What follows is a solid second act that recall the romantic hijinks common in the comedies of Shakespeare. In throwing Martin into his circle, Simon becomes a Puck with a sort of gun to his head, contorting his friends’ romantic trajectories to make room for the sniveling, and impossibly dorky Martin. When Simon’s close friend Nick (Jorge Lendeborg, Jr.) admits that he has feelings for Abby, he sets Nick up with best friend Leah (Katherine Langford), despite Leah all but professing her love for Simon. Simon’s gambit is horrible and manipulative, but the scheme culminates in Martin upstaging a performance of “The Star-Spangled Banner” at the start of a Homecoming football game to ask Abby to go out with him. The entire sequence is the kind of delightfully cringeworthy shot a film like this needs, but because Martin, like every character here, is essentially a cartoon malleable enough to serve the tone, the whole affair devolves into a solid dove-inclusive punchline.

Despite a few well-earned bits and some solid craftsmanship, Love, Simon ultimately falls apart. This is a story ostensibly about a young person who wants to control his narrative, but whose narrative never ends up being about him or his journey. Love, Simon seems to be more about how everyone else deals with Simon’s eventual coming out. This is a film that rewards characters for making someone’s identity about themselves. And that might make sense if Simon went to such lengths that he was sabotaging everyone’s lives, but he mostly annoys his friends and allows one person to skid into their own devastating humiliation. Simon knows that no one would really judge him for being gay, but somehow doesn’t know how to embrace being gay, despite, one assumes, that he knows and accepts this about himself. Again, this is how shallow Love, Simon is. Simon doesn’t know how to handle telling people that he’s gay, other than the vague reasoning that he “doesn’t want things to change.” This is never given any real meaning. The film would rather riff on imaginary conflict and swells of a synth pop score that comes off as baby Cliff Martinez, squandering a cast of barely-sketched characters—including Tony Hale as post-millennial Mr. Belding, and the aforementioned Katherine Langford, who manages to bring a genuine soul to an otherwise utter contrivance—rushing to an ending so offensively forced that the final frames should’ve read, “Ain’t I just adorable? LOVE ME ALREADY!!!” Love, Simon sets up the safest possible circumstances for the mere conversation of coming out to occur, and yet, the film messes that up, too.

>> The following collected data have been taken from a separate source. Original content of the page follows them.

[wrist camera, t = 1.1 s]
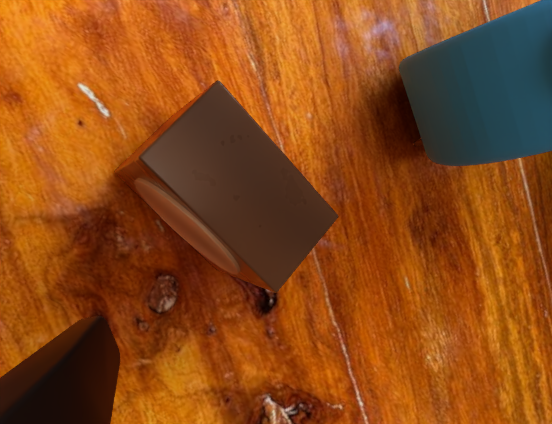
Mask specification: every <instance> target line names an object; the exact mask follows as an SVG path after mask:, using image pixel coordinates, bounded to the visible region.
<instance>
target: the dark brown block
mask: <svg viewBox="0 0 552 424" xmlns="http://www.w3.org/2000/svg"><path fill="white" fill-rule="evenodd" d="M114 172H115V174H116V175H117V176H118V177H120V178H121V179H122V180H123V181H124V182H125V183H126V184H127V185H128V186H129V187H130V188H131V189H132V190H133V191H134V192H135V193H136V194H137V195H138V196H140V197H141V198H142V199H143V200H144V201H145V202H146V203H147V204H148V205H149V206H150V207H151V208H152V209H153V210H154V211H155V212H156V213H157V214H158V215H159V216H160V217H161V218H162V219H163V220H164V221H165V222H166V223H167V224H168V225H169V226H170V227H171V228H172V229H173V230H174V231H175V232H177V233H178V234H179V235H180V236H181V237H182V238H183V239H184V240H186V241H187V242H188V243H189V244H190V245H191V246H192V247H193V248H194V249H195V250H196V251H197V252H199V253H200V254H201V255H202V256H203V257H204V258H205V259H206V260H207V261H208V262H209V263H210V264H211V265H212V266H213V267H214V268H215V269H216V270H218V271H221V272H223V273H226V274H229V275H231V276H234V277H236V278H239V279H242V280H244V281H247V282H249V283H252V284H255V285H257V286H260V287H262V288H265V289H267V290H270V291H273V292H275V293H276V292H278V291H279V289H280V288H281V287H282V286H283V284H284V283H285V282H286V281H287V279H288V278H289V277H290V276H291V275H292V273H293V272H294V271H295V270H296V268H297V267H298V266H299V265H300V264H301V262H302V261H303V260H304V259H305V257H306V256H307V255H308V254H309V252H310V251H311V250H312V249H313V248H314V246H315V245H316V244H317V243H318V241H319V240H320V239H321V238H322V237H323V235H324V234H325V233H326V232H327V230H328V229H329V228H330V227H331V226H332V224H333V223H334V222H335V221H336V219H337V218H338V215H337V214H336V213H335V211H334V210H333V209H332V208H331V207H330V206H329V205H328V203H327V202H326V201H325V200H324V199H323V198H322V197H321V195H320V194H319V193H318V192H317V191H316V190H315V189H314V188H313V186H312V185H311V184H310V183H309V182H308V181H307V180H306V178H305V177H304V176H303V175H302V174H301V173H300V172H299V171H298V169H297V168H296V167H295V166H294V165H293V164H292V163H291V161H290V160H289V159H288V158H287V157H286V156H285V155H284V154H283V152H282V151H281V150H280V149H279V148H278V147H277V146H276V144H275V143H274V142H273V141H272V140H271V139H270V138H269V136H268V135H267V134H266V133H265V132H264V131H263V130H262V129H261V127H260V126H259V125H258V124H257V123H256V122H255V121H254V119H253V118H252V117H251V116H250V115H249V114H248V113H247V112H246V110H245V109H244V108H243V107H242V106H241V105H240V104H239V102H238V101H237V100H236V99H235V98H234V97H233V96H232V95H231V93H230V92H229V91H228V90H227V89H226V88H225V87H224V85H223V84H222V83H221V82H220V81H216V82H215V83H213V84H212V85H211V86H209V87H208V88H207V89H206V90H204V91H203V92H202V93H200V94H199V95H198V96H197V97H195V98H194V99H193V100H191V101H190V102H189V103H188V104H186V105H185V106H184V107H183V108H181V109H180V110H179V111H177V112H176V113H175V114H174V115H172V116H171V117H170V118H169V119H168V120H167V121H166V122H165V123H164V124H163V125H162V126H161V127H160V128H159V129H158V130H157V131H156V132H154V133H153V134H152V135H151V136H150V137H149V138H148V139H147V140H146V141H145V142H144V143H143V144H142V145H141V146H140V147H139V148H138V149H137V150H136V151H135V152H134V153H132V154H131V155H130V156H129V157H128V158H127V159H126V160H125V161H124V162H123V163H122V164H121V165H120V166H119V167H118V168H117V169H116V170H115V171H114Z"/></svg>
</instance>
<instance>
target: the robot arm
mask: <svg viewBox="0 0 552 424" xmlns="http://www.w3.org/2000/svg"><path fill="white" fill-rule="evenodd" d="M119 366H120V352H119V348H118V346H117V344H116V341H115V339H114V337H113V334H112V332H111V329H110V327H109V325H108V323H107V321H106V319H105V318H104V317H102V316H95V317H89V318H84V319H81V320H79V321H77V322H76V323H75V324H73V325H72V326H70V327H69V328H68V329H66V330H65V331H64V332H62V333H61V334H60V335H58V336H57V337H55V338H54V339H53V340H51V341H50V342H49V343H47V344H46V345H45V346H43V347H42V348H40V349H39V350H38V351H36V352H35V353H34V354H32V355H31V356H30V357H28V358H27V359H25V360H24V361H23V362H21V363H20V364H19V365H17V366H16V367H15V368H13V369H12V370H10V371H9V372H8V373H6V374H5V375H4V376H2V377H1V378H0V424H110V422H111V416H112V410H113V403H114V397H115V391H116V385H117V379H118V372H119Z"/></svg>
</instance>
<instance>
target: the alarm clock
mask: <svg viewBox="0 0 552 424" xmlns="http://www.w3.org/2000/svg"><path fill="white" fill-rule="evenodd" d="M399 71H400V75H401V78H402V81H403V84H404V87H405V90H406V93H407V96H408V99H409V102H410V105H411V108H412V112H413V115H414V118H415V121H416V124H417V127H418V130H419V133H420V136H421V139H419V140H417V141H415V142H413V144H414V146H418V145H424V149H425V152H426V154H427V156H428V158H429V159H430V160H432V161H433V162H435V163H437V164H442V165H448V166H467V165H478V164H487V163H493V162H500V161H506V160H511V159H517V158H522V157H527V156H531V155H536V154H540V153H545V152H549V151H552V0H541V1H538V2H536V3H533V4H531V5H529V6H526V7H524V8H521V9H519V10H516V11H514V12H511V13H509V14H507V15H504V16H502V17H499V18H497V19H495V20H492V21H490V22H487V23H485V24H483V25H480V26H478V27H475V28H473V29H471V30H468V31H466V32H463V33H461V34H459V35H456V36H454V37H452V38H449V39H447V40H445V41H442V42H440V43H438V44H435V45H433V46H431V47H428V48H426V49H424V50H422V51H419V52H417V53H415V54H413V55H411V56H409V57H407V58H405V59H403V60H402V61H401V62H400V65H399Z"/></svg>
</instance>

Love, Simon is trying to be warm and well-meaning. And by all accounts, this is a film that is hard not to at least feel good about, despite being so profoundly flawed. One wonders who this film is meant for. Should families of gay youth see this film, because all they can do is talk about how they feel about Simon, when how they feel about Simon or his orientation has nothing to do with them, and when they have no reason to be giving monologues about him in that way. Is this for gay people, many of whom probably wish they could’ve grown up in a time and in a place as idyllic and non-threatening as where Simon is from? For as badly as Love, Simon wants to have a genuine conversation about something that can be very messy to discuss, so little of the film could be described as honest or understood. In an era with no shortage of competent queer stories, including those for children and teenagers, Love, Simon has no excuse to be this clumsy and inarticulate, even if Simon himself might.